(Excerpt to read Opens)

Jessica Fletcher lived at 698 Candelwood, Cabot Cove, Maine.

Sheriff Metzger's (Ron Masak's) wife Adelle was often talked about, but was never seen.

Although set on the East Coast of America, Jessica's home in Cabot Cove, Maine, was filmed on the West Coast, in Mendocino, California, and the Universal Studios backlot in Los Angeles. The location filming in Mendocino, utilized the Blair House Inn Bed and Breakfast, as the exterior of Jessica Fletcher's house. It was built in 1888 for Elisha Blair and his family by Oliver Johnson, a local builder. Due to the amount of filming that took place at the location for the series, a V.I.P. room was renamed as Angela's Suite, and a replica of Jessica's bike is in the garden. Many other locations purporting to be in New England were filmed in Oregon and Northern California. Other movies filmed in Mendocino include: East of Eden (1955), The Karate Kid Part III (1989), and Forever Young (1992).

Dame Angela Lansbury also played Jessica's look-alike cousin Emma MacGill, who was a performer on the London stage, appearing in two episodes: Murder, She Wrote: Sing a Song of Murder (1985) and Murder, She Wrote: It Runs in the Family (1987).

Prior to creating this show, Producers Peter S. Fischer, Richard Levinson, and William Link produced Ellery Queen (1975), which used an almost identical format. A baffling murder solved by a mystery writer, with a mixture of old stars, veteran character actors, and young newcomers playing the suspects.

The name of Jessica's first novel was "The Corpse Danced at Midnight".

This show was in a shared universe with Magnum, P.I. (1980), Jessica (Dame Angela Lansbury) was in Hawaii, and was drawn into a case where Magnum (Tom Selleck) was framed, and Higgins (John Hillerman) asked her to get involved, in Murder, She Wrote: Magnum on Ice (1986).

In several episodes, Dame Angela Lansbury, as Jessica, would just appear briefly at the beginning to introduce that week's episode and many of those episodes featured Keith Michell as Jessica's friend Dennis Stanton.

The title and credits were written using the Art Gothic font.

(Excerpt to read Closes)
(Information shown Opens)

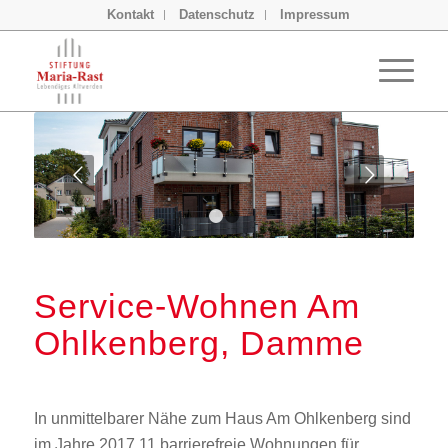
Kontakt
Datenschutz
Impressum
Weiter
1
2
Service-Wohnen Am
Ohlkenberg, Damme
In unmittelbarer Nähe zum Haus Am Ohlkenberg sind
im Jahre 2017 11 barrierefreie Wohnungen für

(Information shown Closes)

Your goal: List every actor or actress named in the trivia notes above.

Task result: Ron Masak, Angela Lansbury, Tom Selleck, John Hillerman, Keith Michell